I
Years later, he would reach out for her hand as she walked, oblivious, past where he was standing on the train paused at Lionel-Groulx. By then she will have drawn the nectar from every memory, dried the fallen petals with constant thought—the slightly ridiculous sway of his hips to jazz, the kisses in her creased palms as they made love, his crescent body arched around hers in the morning moonlight.
But then, on that warm June afternoon, that life was just beginning—Araceli and Adrien were simply two young journalists, their future before them like a field of long, swaying grass.
“This is my first fire,” she had said, opening the slim spiral notebook to a blank page as they watched charred fragments of building chip from the facade, covering the ground before them like a slow and purposeful rain.
Adrien stood over his kitchen counter with a screwdriver, cracking open thick-shelled oysters and placing them in a glass bowl. Sébastien, a friend of Adrien’s from the Gaspé who was staying with him for the summer, stood next to him, his leg outstretched to keep Adrien’s black cat from jumping up onto the counter.
Araceli was looking at a photograph on the fridge. It had been cut in half, on an angle; it showed Adrien, his back against the ocean, his hair wet and tucked behind his ears. His right arm had been cut off at the shoulder, a perfect scissor-line caressing his cheek.

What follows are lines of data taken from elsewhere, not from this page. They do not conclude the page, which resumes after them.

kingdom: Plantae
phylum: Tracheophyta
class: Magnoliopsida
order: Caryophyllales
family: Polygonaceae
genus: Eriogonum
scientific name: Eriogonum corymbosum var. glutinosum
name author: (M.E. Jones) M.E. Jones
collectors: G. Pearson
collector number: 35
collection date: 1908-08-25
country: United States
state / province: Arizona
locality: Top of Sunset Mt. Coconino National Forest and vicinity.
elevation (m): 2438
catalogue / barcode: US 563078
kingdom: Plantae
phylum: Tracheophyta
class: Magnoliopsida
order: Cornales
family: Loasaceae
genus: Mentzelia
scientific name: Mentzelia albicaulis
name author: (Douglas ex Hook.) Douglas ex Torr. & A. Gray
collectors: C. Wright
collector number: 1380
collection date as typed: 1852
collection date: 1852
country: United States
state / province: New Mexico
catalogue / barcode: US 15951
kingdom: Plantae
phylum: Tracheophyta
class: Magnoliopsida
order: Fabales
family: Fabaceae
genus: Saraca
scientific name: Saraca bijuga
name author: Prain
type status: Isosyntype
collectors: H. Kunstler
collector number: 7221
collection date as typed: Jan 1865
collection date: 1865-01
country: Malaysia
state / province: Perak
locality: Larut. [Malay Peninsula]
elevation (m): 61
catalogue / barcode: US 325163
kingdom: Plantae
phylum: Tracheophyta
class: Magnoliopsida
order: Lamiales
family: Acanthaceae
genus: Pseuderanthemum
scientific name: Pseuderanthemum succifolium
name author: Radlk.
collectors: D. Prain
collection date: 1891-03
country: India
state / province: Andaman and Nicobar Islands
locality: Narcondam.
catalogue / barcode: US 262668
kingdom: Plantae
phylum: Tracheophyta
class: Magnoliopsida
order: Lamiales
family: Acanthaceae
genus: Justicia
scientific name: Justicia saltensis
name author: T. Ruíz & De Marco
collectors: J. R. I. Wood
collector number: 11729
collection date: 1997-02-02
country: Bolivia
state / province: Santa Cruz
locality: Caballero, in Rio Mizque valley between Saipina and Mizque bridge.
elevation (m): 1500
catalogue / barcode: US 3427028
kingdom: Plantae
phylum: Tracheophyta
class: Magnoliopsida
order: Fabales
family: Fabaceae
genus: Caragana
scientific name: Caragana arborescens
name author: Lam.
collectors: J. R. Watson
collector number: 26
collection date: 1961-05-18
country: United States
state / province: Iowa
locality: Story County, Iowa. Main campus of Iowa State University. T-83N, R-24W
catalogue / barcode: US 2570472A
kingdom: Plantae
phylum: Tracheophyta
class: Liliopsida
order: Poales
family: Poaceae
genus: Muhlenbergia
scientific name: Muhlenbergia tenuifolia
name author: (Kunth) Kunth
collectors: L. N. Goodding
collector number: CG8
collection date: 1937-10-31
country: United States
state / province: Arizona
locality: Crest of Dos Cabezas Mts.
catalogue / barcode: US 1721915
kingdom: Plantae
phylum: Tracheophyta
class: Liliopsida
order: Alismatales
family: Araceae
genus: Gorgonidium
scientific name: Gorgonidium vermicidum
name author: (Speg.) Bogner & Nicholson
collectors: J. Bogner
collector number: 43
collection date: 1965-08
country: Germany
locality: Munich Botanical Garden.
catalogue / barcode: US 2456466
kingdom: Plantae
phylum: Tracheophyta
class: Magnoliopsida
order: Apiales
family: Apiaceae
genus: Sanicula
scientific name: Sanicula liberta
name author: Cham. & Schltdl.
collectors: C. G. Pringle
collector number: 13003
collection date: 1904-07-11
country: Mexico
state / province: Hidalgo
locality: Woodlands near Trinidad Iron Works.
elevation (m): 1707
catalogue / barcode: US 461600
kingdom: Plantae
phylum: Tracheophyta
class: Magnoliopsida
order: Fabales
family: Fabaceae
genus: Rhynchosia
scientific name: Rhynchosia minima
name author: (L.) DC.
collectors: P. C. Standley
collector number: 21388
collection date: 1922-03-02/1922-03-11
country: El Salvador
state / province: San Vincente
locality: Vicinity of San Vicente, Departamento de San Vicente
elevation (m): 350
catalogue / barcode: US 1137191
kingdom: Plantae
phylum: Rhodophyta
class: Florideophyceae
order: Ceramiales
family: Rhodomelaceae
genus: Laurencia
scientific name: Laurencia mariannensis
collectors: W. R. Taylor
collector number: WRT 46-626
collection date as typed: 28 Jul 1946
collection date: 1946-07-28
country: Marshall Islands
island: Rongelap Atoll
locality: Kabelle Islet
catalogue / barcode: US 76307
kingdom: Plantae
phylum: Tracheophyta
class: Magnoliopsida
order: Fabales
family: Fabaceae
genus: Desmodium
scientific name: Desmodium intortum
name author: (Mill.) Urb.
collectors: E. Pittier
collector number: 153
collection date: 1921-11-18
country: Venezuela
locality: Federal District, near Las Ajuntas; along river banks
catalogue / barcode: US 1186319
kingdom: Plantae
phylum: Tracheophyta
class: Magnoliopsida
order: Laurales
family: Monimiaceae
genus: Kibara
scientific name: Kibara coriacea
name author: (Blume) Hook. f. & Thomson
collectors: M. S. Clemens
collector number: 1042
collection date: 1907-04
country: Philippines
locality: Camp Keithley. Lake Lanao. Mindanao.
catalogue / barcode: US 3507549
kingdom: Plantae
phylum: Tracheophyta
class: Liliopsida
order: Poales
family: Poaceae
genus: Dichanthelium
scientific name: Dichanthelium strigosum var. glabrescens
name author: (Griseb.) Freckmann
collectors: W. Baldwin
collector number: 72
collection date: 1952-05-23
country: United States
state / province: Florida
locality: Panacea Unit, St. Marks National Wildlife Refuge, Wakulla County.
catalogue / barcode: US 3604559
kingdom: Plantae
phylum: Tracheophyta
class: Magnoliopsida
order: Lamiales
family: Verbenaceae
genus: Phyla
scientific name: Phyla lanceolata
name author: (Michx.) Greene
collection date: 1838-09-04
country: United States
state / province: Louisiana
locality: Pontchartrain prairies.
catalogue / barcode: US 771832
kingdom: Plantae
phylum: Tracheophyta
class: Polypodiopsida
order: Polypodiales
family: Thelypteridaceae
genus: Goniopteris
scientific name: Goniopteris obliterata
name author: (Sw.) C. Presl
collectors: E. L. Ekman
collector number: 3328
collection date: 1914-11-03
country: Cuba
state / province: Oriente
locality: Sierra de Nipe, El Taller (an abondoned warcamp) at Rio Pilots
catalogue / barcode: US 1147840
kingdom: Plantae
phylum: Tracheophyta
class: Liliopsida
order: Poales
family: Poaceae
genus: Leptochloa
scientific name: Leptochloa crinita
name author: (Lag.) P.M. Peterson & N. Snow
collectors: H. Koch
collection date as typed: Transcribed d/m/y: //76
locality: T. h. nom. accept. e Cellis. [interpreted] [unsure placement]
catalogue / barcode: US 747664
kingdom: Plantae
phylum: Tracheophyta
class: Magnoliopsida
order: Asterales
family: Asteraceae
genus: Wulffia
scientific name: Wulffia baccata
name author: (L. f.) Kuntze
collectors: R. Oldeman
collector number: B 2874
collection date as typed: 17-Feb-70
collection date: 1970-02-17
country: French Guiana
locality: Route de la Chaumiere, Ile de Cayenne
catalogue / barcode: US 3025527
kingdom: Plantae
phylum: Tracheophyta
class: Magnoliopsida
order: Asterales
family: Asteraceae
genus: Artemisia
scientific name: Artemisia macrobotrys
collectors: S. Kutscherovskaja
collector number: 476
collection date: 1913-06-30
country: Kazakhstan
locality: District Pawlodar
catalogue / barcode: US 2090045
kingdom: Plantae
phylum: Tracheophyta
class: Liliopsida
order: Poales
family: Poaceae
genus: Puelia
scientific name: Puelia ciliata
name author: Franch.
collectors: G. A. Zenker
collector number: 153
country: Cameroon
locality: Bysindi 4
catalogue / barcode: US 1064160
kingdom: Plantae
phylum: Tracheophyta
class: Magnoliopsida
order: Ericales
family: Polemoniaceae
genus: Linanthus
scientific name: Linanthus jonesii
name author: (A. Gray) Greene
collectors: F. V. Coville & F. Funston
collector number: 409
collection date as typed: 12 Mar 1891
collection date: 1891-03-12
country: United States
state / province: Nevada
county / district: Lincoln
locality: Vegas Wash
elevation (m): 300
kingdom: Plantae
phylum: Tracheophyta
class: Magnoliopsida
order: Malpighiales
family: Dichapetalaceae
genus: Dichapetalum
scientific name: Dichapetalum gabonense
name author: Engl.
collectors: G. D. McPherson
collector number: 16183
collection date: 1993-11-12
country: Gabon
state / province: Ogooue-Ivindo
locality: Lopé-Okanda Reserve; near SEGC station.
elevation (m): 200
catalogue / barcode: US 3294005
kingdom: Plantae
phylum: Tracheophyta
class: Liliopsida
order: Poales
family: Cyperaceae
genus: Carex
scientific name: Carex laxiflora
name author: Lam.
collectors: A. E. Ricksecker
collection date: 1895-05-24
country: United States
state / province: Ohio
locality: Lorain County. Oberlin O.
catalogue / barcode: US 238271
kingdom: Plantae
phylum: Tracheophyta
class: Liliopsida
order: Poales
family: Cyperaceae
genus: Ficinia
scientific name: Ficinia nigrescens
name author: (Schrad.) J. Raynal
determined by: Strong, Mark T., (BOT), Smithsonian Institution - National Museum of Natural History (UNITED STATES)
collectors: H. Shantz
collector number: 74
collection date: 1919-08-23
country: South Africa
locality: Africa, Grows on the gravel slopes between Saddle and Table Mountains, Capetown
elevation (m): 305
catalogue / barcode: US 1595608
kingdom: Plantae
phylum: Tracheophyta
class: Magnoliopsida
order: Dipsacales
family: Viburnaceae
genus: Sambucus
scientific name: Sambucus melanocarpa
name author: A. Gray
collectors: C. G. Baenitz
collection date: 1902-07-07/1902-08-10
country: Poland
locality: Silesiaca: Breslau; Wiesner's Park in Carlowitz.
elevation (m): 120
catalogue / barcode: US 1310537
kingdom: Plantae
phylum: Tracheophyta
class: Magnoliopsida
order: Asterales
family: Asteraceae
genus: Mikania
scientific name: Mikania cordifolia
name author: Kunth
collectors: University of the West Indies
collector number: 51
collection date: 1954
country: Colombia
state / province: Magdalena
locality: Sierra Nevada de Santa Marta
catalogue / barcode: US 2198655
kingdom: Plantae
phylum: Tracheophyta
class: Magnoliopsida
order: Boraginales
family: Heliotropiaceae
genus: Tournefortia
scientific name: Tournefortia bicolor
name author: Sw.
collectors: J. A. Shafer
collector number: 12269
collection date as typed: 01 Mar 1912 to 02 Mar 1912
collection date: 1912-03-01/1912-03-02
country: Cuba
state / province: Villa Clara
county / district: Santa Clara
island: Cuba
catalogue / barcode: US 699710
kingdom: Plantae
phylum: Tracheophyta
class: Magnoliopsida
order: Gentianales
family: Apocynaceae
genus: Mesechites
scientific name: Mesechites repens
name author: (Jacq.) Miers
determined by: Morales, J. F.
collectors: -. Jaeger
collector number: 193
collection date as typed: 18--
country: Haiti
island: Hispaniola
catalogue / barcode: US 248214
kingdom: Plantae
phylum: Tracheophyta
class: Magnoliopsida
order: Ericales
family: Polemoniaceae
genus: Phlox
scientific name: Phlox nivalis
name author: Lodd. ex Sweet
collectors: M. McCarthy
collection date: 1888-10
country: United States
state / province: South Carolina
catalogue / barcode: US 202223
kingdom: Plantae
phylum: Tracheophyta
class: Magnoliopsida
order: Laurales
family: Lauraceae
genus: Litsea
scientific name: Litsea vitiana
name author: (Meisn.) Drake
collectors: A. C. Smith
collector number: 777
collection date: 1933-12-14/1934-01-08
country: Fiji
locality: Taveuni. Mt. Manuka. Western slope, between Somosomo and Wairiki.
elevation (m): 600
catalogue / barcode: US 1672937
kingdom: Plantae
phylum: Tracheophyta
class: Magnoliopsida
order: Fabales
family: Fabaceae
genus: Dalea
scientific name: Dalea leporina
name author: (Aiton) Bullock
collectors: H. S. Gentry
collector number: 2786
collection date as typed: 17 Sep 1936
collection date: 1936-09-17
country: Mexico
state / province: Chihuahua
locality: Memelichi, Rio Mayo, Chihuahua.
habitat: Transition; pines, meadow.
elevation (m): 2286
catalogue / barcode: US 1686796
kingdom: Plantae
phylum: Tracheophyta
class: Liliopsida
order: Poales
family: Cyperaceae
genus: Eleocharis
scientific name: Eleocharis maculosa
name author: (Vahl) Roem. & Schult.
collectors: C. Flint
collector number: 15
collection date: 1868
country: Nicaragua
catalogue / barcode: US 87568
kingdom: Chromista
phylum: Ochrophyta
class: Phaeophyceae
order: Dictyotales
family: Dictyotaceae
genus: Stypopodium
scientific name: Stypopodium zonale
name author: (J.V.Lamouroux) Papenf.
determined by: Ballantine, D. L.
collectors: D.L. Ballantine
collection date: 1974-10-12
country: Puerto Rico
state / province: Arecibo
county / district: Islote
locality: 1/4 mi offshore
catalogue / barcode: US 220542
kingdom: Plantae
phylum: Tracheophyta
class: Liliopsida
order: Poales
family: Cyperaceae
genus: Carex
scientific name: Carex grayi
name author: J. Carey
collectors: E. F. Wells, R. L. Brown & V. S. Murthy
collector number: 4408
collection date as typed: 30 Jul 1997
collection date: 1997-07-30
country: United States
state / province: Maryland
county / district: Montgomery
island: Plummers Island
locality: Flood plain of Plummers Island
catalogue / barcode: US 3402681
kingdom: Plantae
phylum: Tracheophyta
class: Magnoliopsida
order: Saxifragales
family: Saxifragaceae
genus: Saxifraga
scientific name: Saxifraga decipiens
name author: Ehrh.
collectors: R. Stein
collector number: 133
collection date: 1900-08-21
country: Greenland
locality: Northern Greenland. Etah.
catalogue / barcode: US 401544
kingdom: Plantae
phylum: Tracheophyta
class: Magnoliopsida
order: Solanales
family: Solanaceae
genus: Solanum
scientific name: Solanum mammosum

“I’d been at TVA for a year when the CBC called and offered me a job,” Adrien said, his lips pursed as square fragments of shell fell into the sink. He gave a sheepish shrug. “So I said, well, yes, it’s the CBC, so.”
“So, you said yes,” Araceli said, touching the edge of the photograph. “Is this the Gaspé?”
“It is,” Adrien said. He paused, turning away slightly to wipe his wet hands on a dishtowel. “But come, I have better pictures.”
In the living room he pulled out an album with dark blue covers. He put his arm around Araceli’s waist as she flipped past seascapes, a picture of Adrien’s sister against the Atlantic with a child in each arm. He placed his hand, shyly, on her leg.
“What do you think, Sébastien,” he said, calling out toward the kitchen. “Isn’t the Gaspé the most beautiful place in the world?”
He pressed his lips gently against her neck.
“Chez nous.”
That night Adrien and Araceli made love for three hours. On the balcony under the moon and the swaying trees, in the humid summer air—her hands above her head and her fingers laced through his—he would stop to kiss her, still inside her.
Inside the bedroom, warm, his blond body curved around hers and their legs interwoven, because drying each other’s skin with the rough purple towels had ended with her pushed against the tiled wall, his mouth on her throat, Araceli said, “I want to get to know you better.”
Adrien laughed. Araceli nestled into his vocal cords as they rumbled against her forehead.
“What do you want to know?”
“I don’t know,” she said lightly, but thought: What did your face look like before? And the other day, when you were out on the stairs—were you crying? How do you behave around the people you do not love?
Adrien sat up and pulled Araceli onto his lap, folding his arms underneath her chest.
“It’s just that we’re so sex-centric. If we’re left alone for five seconds we end up making love, wherever we are.”
“That’s what couples do when they’re falling for each other,” he said, kissing her on the cheek. “We have all summer to get to know each other.”
Later that week, Araceli saw Adrien at a church in Notre-Dame-de-Grâce. They smiled at each other; they delighted in leaving his apartment each morning and not knowing if they would be thrown together again, sent to cover the same story at the same time.
The vestibule of the church was filled with long tables. Araceli crossed the room to meet Adrien; he stepped away from his cameraman. Looking at the family of refugees crowded at the table’s end, he said, “That family from Bogotá. They’ve been here for a month and they’re as attached to Montreal as if they’d been born here.”
After the press conference, the three rejected refugees stood to one side, in the nave of the church, refusing to leave and void their claim to religious sanctuary. Araceli approached the mother, and then the daughter, neither of whom yet spoke much English or French; and, after she’d shared what she could remember of her time as a child in South America in their common language, they told her about the razors, the slashed arms, the skin wrapped in bloody newspaper. The woman called her husband over to show Araceli his scars.
Adrien sat next to her on the church’s stone steps, his back against the pediment of a statue. This time he said, “I feel alone in Montreal. I feel like I don’t belong here.” He said the words evenly, as if by doing so he could reduce their weight.
Araceli smiled. She, who had moved from Argentina at the age of seven, who fell into a comfortable stride everywhere, who had watched her parents look at each other in wonderment, snapping their fingers, at the loss of simple words like mesa and cuchara.
To feel so lost after a move of only a few hundred kilometres: this was the sense of home, of having one’s feet take root, that endeared Adrien to Araceli.